Projected costs for the renovation/expansion of J.W. Walker School here have risen by $1 million and, like the Bare Naked Ladies tune, it had one trustee asking what the board could do if it “Had a Million Dollars.”
The Rainy River District School Board held its monthly meeting here last night and on the agenda was a resolution to approve the estimated cost of the J.W. Walker project at $4.6 million.
As reported in the Times last June, the original estimated cost for the project was $3.6 million.
The rise in cost had one trustee questioning the cost overrun and eventually voting against the resolution, which passed despite his protest.
“I hate to see it taking a million dollars out of our budget,” said trustee Martin Darrah. “Think what we could do with $1 million?
“The concern is can we afford it?” he added. “We haven’t received any more money. That extra million dollars is a lot of money.”
Education Director Warren Hoshizaki qualified the excess dollars by explaining that even the initial $3.6 million figure was the debentured loan cost and that the entire amount won’t be paid for years.
It will be paid off like a loan from reserves.
Hoshizaki explained the money comes from the province annually as a school renewal grant of $500,000. It is used for major construction and renovations for all the schools.

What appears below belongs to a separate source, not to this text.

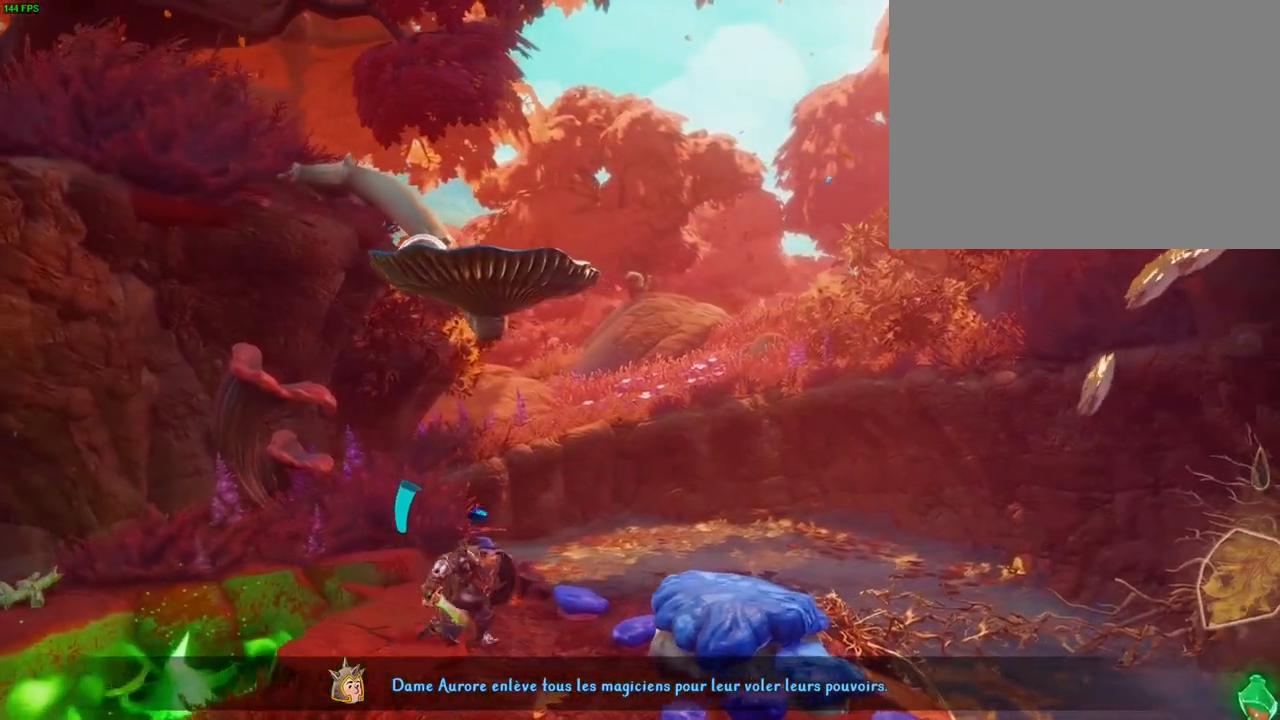
Gameplay with a controller (PlayStation layout); each line is a JSON object with the inputs held at the frame after it. "button_events" lists button changes between this image and that frame as [ms after this image, input, new state], when the widget could be followed in between (sticks are given only as held states). Not read: HOME.
{"buttons": ["CROSS"], "left_stick": "up-right", "right_stick": "center", "button_events": [[317, "DPAD_LEFT", "down"], [450, "DPAD_LEFT", "up"]]}
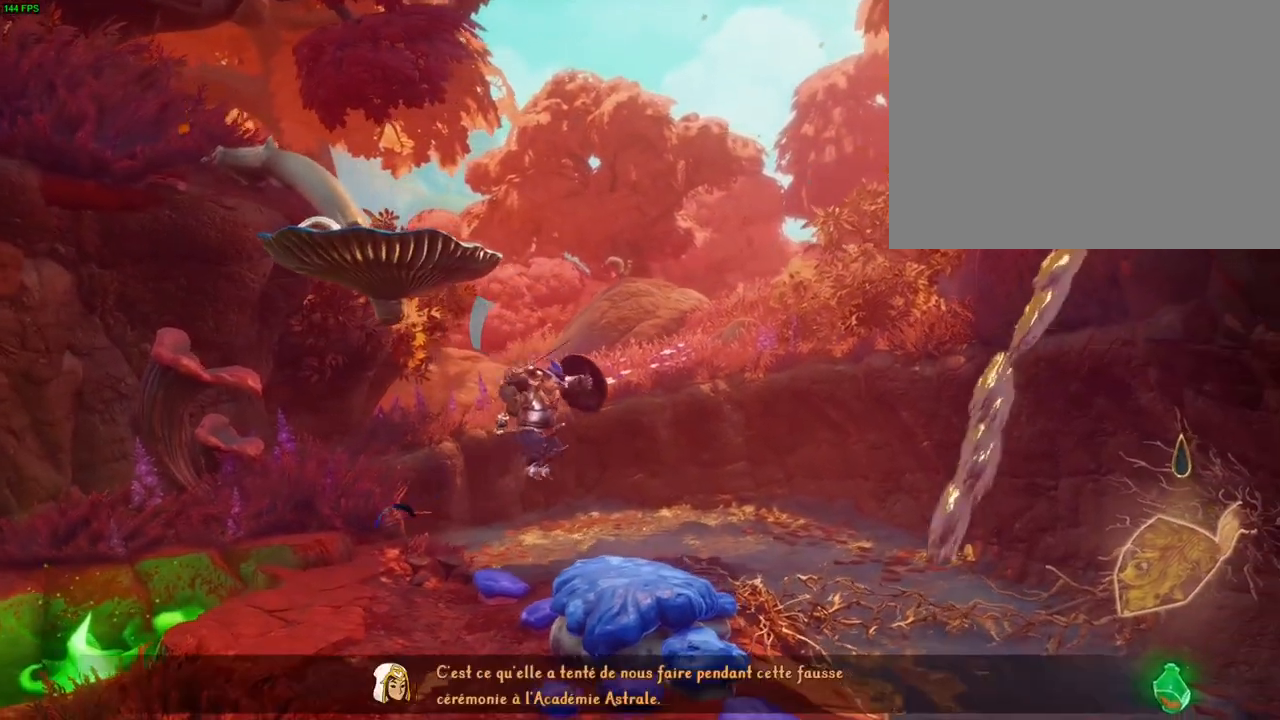
{"buttons": [], "left_stick": "up-right", "right_stick": "center", "button_events": [[100, "CROSS", "up"]]}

“It’s still gonna cost us,” countered Darrah. “We haven’t even started construction yet.
“One of the main reasons for closing Alberton School were the high costs,” added Darrah, questioning if that action was worth it now that the cost of the J.W. Walker expansion had risen.
“To begin with, if they thought about it, they could have chipped a little more in and saved Alberton School,” said Gary Durbin, who sits on the Alberton Parent Council and was on the committee to save the school.
“They’ve snowed everybody,” he charged. “It’s like their mind was made up with J.W. Walker before they got any consultation.
“They didn’t care about our input at all,” he argued. “We had the little country school here and could have kept that.
“That’s just the start of it,” Durbin said about the extra million dollars. “By the time they’re done, it will be like the [new] high school.”
Terry Ellwood, the board’s superintendent of education, said the jump in the projected cost was due to recommendations that came out of the design process.
“The building committee has put forward a design that has additional features,” he noted, adding some of those extra costs came from making the building a “green building” and by expanding and beautifying the new library.
“It’s best for the students,” said board vice-chair Dan Belluz. “Trustees felt it would be a good-looking school.”
Belluz added the new school is a consolidation of four schools and will save the board more than $130,000 a year.
He also said the excess costs came from the expansion of the library, the addition of a computer lab (rather than using classroom space for one), and the building of the new gymnasium.
“Over the course of time, building costs change,” Ellwood argued. “This is strictly the estimated cost. The architect gives the estimate of what the building is going to cost.”
He noted that now that the project has gone to tenders, it is unsure what the cost might be.
“We recognize due to a variety of circumstances that the estimated value of the building will be closer to $4.6 million than $3.6 million,” Ellwood concluded.